Verde, Saulo Rabelo Lima; Lima-Verde, Emílio Crisóstomo; Dias Junior, Cláudio Paula Pessoa; Teixeira, Gisele Façanha Diógenes; Prado Filho, Cláudio Sousa; De Andrade, Caio Lúcio Alencar.
Afiliação
  • Verde SRL; Médico ortopedista e traumatologista do Departamento de Ortopedia do Hospital Geral de Fortaleza, Fortaleza, CE, Brasil.
  • Lima-Verde EC; Cirurgião Ortopedista pela Clínica Articular, Fortaleza, CE, Brasil.
  • Dias Junior CPP; Cirurgião Ortopedista pelo Instituto Cohen, São Paulo, SP, Brasil.

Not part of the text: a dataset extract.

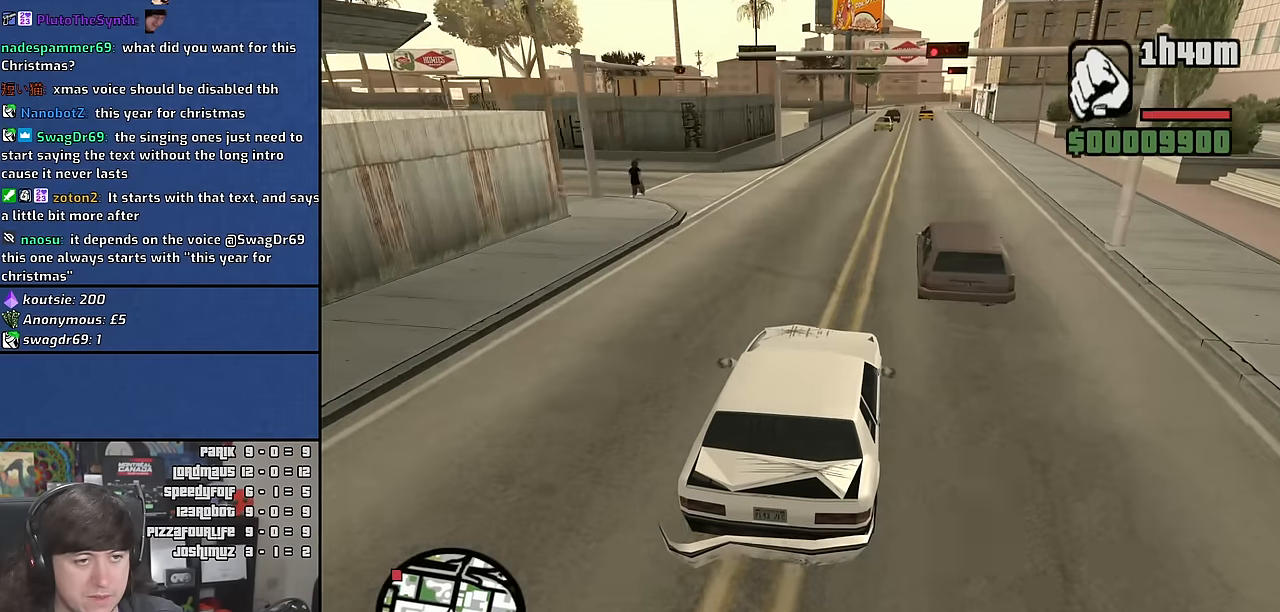
{"keys": ["a", "w"], "mouse": [], "events": [[150, "d", "down"], [400, "d", "up"], [483, "a", "down"]]}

  • Teixeira GFD; Médico ortopedista e traumatologista do Departamento de Ortopedia do Hospital Geral de Fortaleza, Fortaleza, CE, Brasil.
  • Prado Filho CS; Médico ortopedista e traumatologista do Departamento de Ortopedia do Hospital Geral de Fortaleza, Fortaleza, CE, Brasil.
  • De Andrade CLA; Médico ortopedista e traumatologista do Departamento de Ortopedia do Hospital Geral de Fortaleza, Fortaleza, CE, Brasil.
Rev Bras Ortop (Sao Paulo) ; 58(5): e712-e718, 2023 Oct.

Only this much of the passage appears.